100社は過去、当社でお会いしたことのある会社
100社は過去、当社でお会いしたことのない会社

アンケートの内容は、マイケル・ポーターの「競争の戦略」の中にあるような、ビジネスモデル強度を細かい項目にわけて、どこが自社の強みだと思っているのかチェックしてもらうというものである。
予想通りというか、やはりお会いした会社のグループの方が返信率が高かった。逆にそうでなかったら寂しい・・・・・。現状では返信率が34%であり、当初の予想よりはるかに高いものだった。アンケートの細かい分析はこれからだが、実はアンケートの中身より関心のあるのは、返信をした会社と返信をしなかった会社との過去の株価と現状の収益性についてである。

返信のあった会社の方が返信のなかった会社に比べて過去のパフォーマンスの差が大きく現れた。
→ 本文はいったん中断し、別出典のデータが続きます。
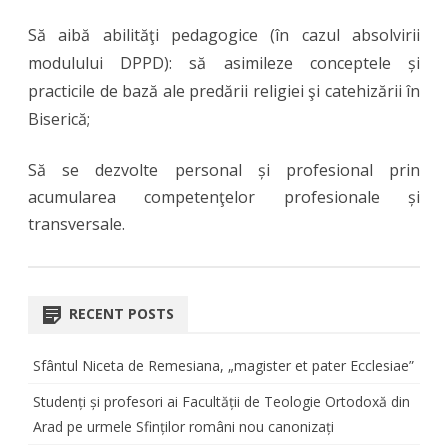
Să aibă abilităţi pedagogice (în cazul absolvirii
modulului DPPD): să asimileze conceptele și
practicile de bază ale predării religiei şi catehizării în
Biserică;
Să se dezvolte personal și profesional prin
acumularea competenţelor profesionale și
transversale.
RECENT POSTS
Sfântul Niceta de Remesiana, „magister et pater Ecclesiae”
Studenți și profesori ai Facultății de Teologie Ortodoxă din
Arad pe urmele Sfinților români nou canonizați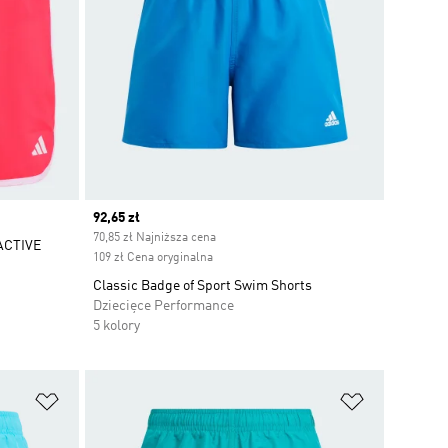
Current price
92,65 zł
70,85 zł Najniższa cena
ACTIVE
109 zł Cena oryginalna
Classic Badge of Sport Swim Shorts
Dziecięce Performance
5 kolory
Dodaj do listy życzeń
Dodaj do li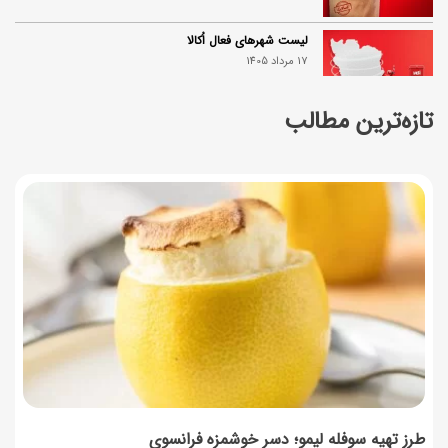
لیست شهرهای فعال اُکالا
17 مرداد 1405
تازه‌ترین مطالب
روش‌های استعلام کالابرگ (فعال بودن و موجودی)
17 مرداد 1405
راهنمای اعتراض به کالابرگ مرداد ۱۴۰۵ + شماره پشتیبانی
17 مرداد 1405
نحوه دریافت رمز خرید کالابرگ برای خرید آنلاین (رمز
یکبارمصرف کالابرگ)
17 مرداد 1405
طرز تهیه مارمالاد انجیر خوشرنگ+ نکات شکرک نزدن
16 مرداد 1405
طرز تهیه سوفله لیمو؛ دسر خوشمزه فرانسوی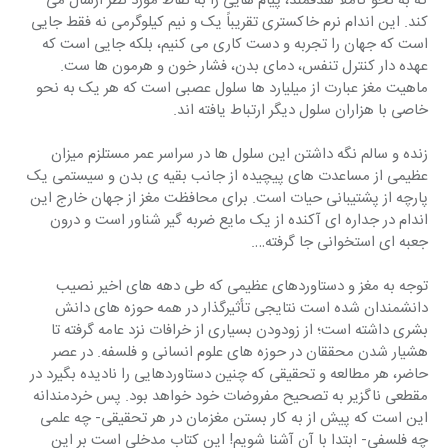
که به نحو کاملاً هدفمند، پیام هایی را به نقاط مورد نظر ارسال می 
کند. این اندام نرم خاکستری تقریباً یک و نیم کیلوگرمی نه فقط جایی 
است که جهان را تجربه و دست کاری می کنیم، بلکه جایی است که 
عهده دار کنترل تنفس، دمای بدن، فشار خون و هرمون ها ست. 
ماهیت مغز عبارت از میلیارد ها سلول عصبی است که هر یک به نحو 
خاصی با هزاران سلول دیگر ارتباط یافته اند.
زنده و سالم نگه داشتن این سلول ها در سراسر عمر مستلزم میزان 
عظیمی از مساعدت های پیچیده از جانب بقیه ی بدن و سیستمی یک 
پارچه از پشتیبانی حیات است. برای محافظت مغز از جهان خارج این 
اندام در جداره ای آکنده از یک مایع ضربه گیر شناور است و درون 
جعبه ای استخوانی جا گرفته….
توجه به مغز و دستاوردهای عظیمی که طی دهه های اخیر نصیب 
دانشمندان شده است نتایجی تأثیرگذار در همه حوزه های دانش 
بشری داشته است؛ از زودودن بسیاری از خرافات نزد عامه گرفته تا 
هشیار شدن محققان در حوزه های علوم انسانی و فلسفه. در عصر 
حاضر، هر مطالعه و تحقیقی که چنین دستاوردهایی را نادیده بگیرد در 
مقطعی ناگزیر به تصحیح مفروضات خود خواهد بود. پس خردمندانه 
این است که پیش از به کار بستن مغزمان در هر تحقیقی- چه علمی 
چه فلسفی- ابتدا با آن آشنا شویم! این کتاب مدخلی است بر این 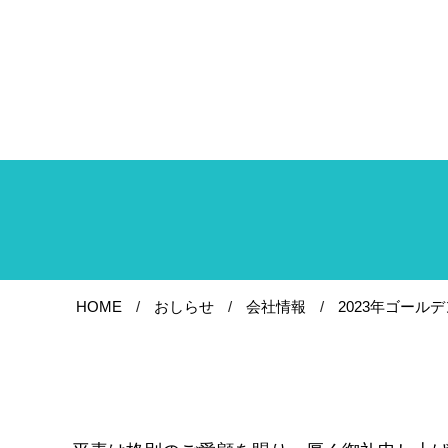
HOME
おしらせ
会社情報
2023年ゴール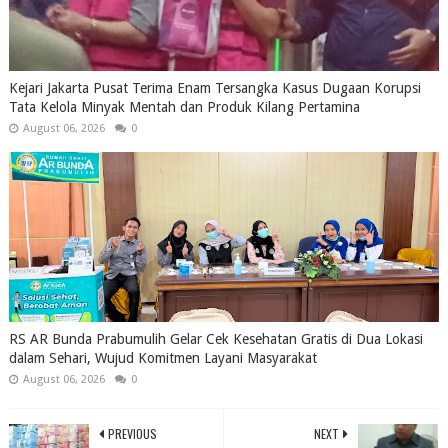
Kejari Jakarta Pusat Terima Enam Tersangka Kasus Dugaan Korupsi
Tata Kelola Minyak Mentah dan Produk Kilang Pertamina
August 06, 2026
0
RS AR Bunda Prabumulih Gelar Cek Kesehatan Gratis di Dua Lokasi
dalam Sehari, Wujud Komitmen Layani Masyarakat
August 06, 2026
0
PREVIOUS
NEXT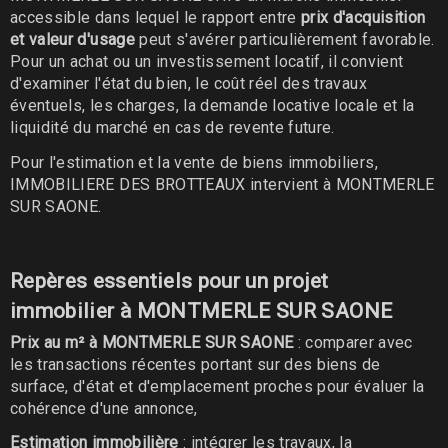
accessible dans lequel le rapport entre
prix d'acquisition
et valeur d'usage
peut s'avérer particulièrement favorable.
Pour un achat ou un investissement locatif, il convient
d'examiner l'état du bien, le coût réel des travaux
éventuels, les charges, la demande locative locale et la
liquidité du marché en cas de revente future.
Pour l'estimation et la vente de biens immobiliers,
IMMOBILIERE DES BROTTEAUX intervient à MONTMERLE
SUR SAONE.
Repères essentiels pour un projet
immobilier à MONTMERLE SUR SAONE
Prix au m² à MONTMERLE SUR SAONE
: comparer avec
les transactions récentes portant sur des biens de
surface, d'état et d'emplacement proches pour évaluer la
cohérence d'une annonce,
Estimation immobilière
: intégrer les travaux, la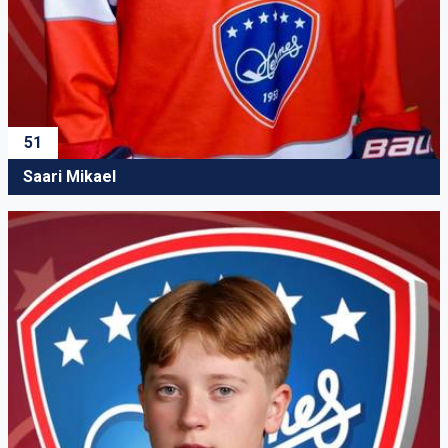
51
Saari Mikael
特に、6ヶ月以上60ヶ月以内の過去の株価については顕著な差が見られたと言うことである。要は短期的な株価の動きには、このような企業行動の差が株価のパフォーマンスの差に表れないが、半年から5年くらいの間では非常に大きな差になって現れて、特に3年間のパフォーマンスの差では圧倒的な差がついた。もちろん未来についてどうなるかはわからないが、(そのようなことはできないけれど)3年前にさかのぼって、返信をした会社の株を買い持ちをし、返信をしなかった会社の株を空売りをかけると、かなりのリターンが出たということである。(3年間で年率25%程度のリターン)
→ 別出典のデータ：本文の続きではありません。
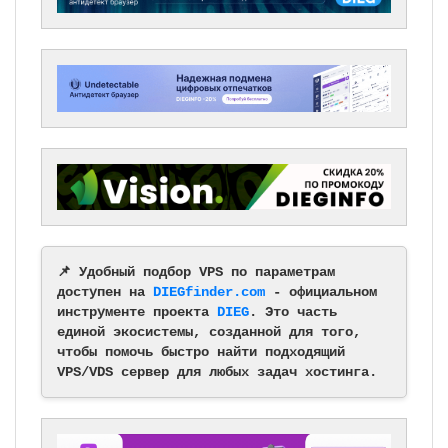
📌 Удобный подбор VPS по параметрам
доступен на
DIEGfinder.com
- официальном
инструменте проекта
DIEG
. Это часть
единой экосистемы, созданной для того,
чтобы помочь быстро найти подходящий
VPS/VDS сервер для любых задач хостинга.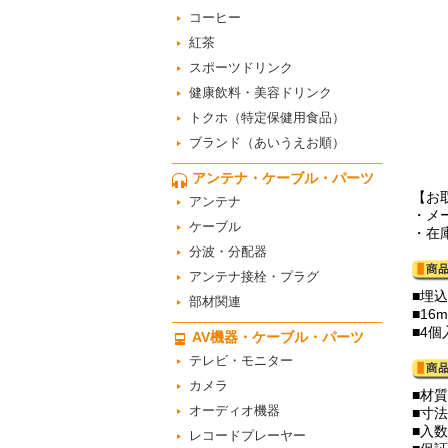
コーヒー
紅茶
スポーツドリンク
健康飲料・美容ドリンク
トクホ（特定保健用食品）
ブランド（あいうえお順）
アンテナ・ケーブル・パーツ
【お
アンテナ
・メ
ケーブル
・在
分波・分配器
アンテナ接栓・プラグ
■埋
部材関連
■16
■4
AV機器・ケーブル・パーツ
テレビ・モニター
カメラ
■材
オーディオ機器
■寸法
■入数
レコードプレーヤー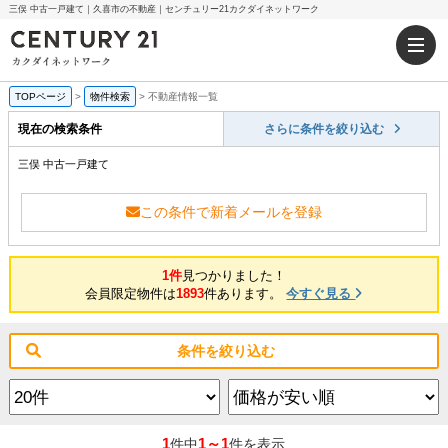
三俣 中古一戸建て｜久喜市の不動産｜センチュリー21カクダイネットワーク
TOPページ
>
物件検索
>
不動産情報一覧
現在の検索条件
さらに条件を絞り込む
三俣 中古一戸建て
この条件で新着メールを登録
1件
見つかりました！
会員限定物件は
1893
件あります。
今すぐ見る
条件を絞り込む
1
1～1
件中
件を表示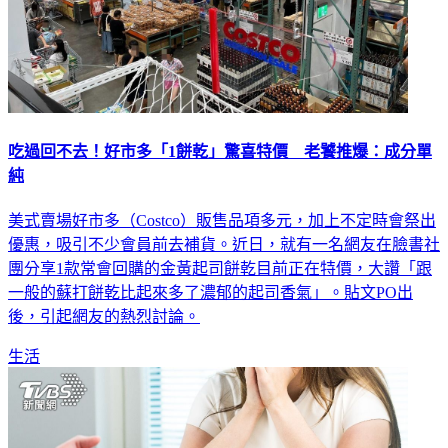
吃過回不去！好市多「1餅乾」驚喜特價 老饕推爆：成分單
純
美式賣場好市多（Costco）販售品項多元，加上不定時會祭出
優惠，吸引不少會員前去補貨。近日，就有一名網友在臉書社
團分享1款常會回購的金黃起司餅乾目前正在特價，大讚「跟
一般的蘇打餅乾比起來多了濃郁的起司香氣」。貼文PO出
後，引起網友的熱烈討論。
生活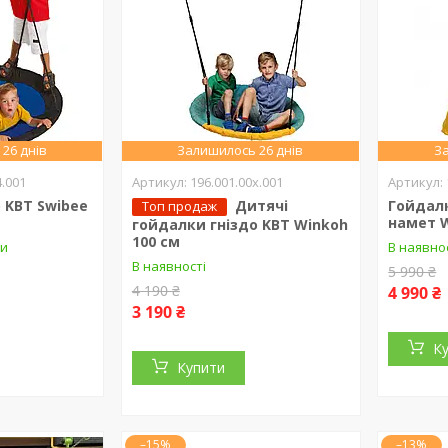
26 днів
Залишилось 26 днів
За
4.001
196.001.00x.001
 KBT Swibee
Дитячі
Гойдалк
Топ продаж
намет 
гойдалки гніздо KBT Winkoh
100 см
ки
В наявно
В наявності
5 990 ₴
4 190 ₴
4 990 ₴
3 190 ₴
К
Купити
–15%
–13%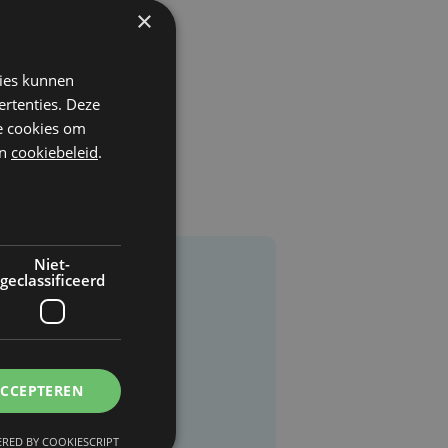
×
kies kunnen
ertenties. Deze
he cookies om
n
cookiebeleid
.
Niet-
geclassificeerd
ACCEPTEREN
RED BY COOKIESCRIPT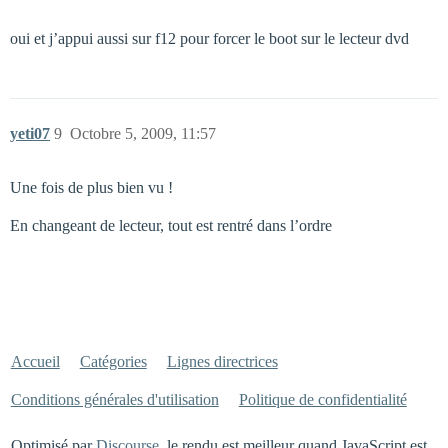
oui et j’appui aussi sur f12 pour forcer le boot sur le lecteur dvd
yeti07
9
Octobre 5, 2009, 11:57
Une fois de plus bien vu !
En changeant de lecteur, tout est rentré dans l’ordre
Accueil
Catégories
Lignes directrices
Conditions générales d'utilisation
Politique de confidentialité
Optimisé par
Discourse
, le rendu est meilleur quand JavaScript est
さらにもっと面白いのは、過去3年間の平均の売上高営業利益率が
返信あり:8.0%
返信なし:5.5%
であるということである。この差はすごい。
一時が万事ということなのだろうが、資産運用会社からの葉書をきまじめに返信する会社とそうでない会社との体質の差がでるということなのだろうか。もう少し規模を大きくして調べると、もっと面白い結果がでるように思える。

今は実験を重ねているが、いずれ上場企業3700社すべてに対して同様の実験をしようともくろんでいる。今はまだ調べていないが、返信した会社の中でも、送信日と返信した葉書の消印の日にちで早いほどよい成果ではないかと予想しているので、リスポンス率だけでなく返信速度も入れるとさらに面白い結果がでそうだ。

実際のアンケートの中身についても面白い結果が出てきたけれど、それはしばらく秘密です。調査に協力をしてくれたM氏にはここで改めて感謝の気持ちをあらわしたいと思っています。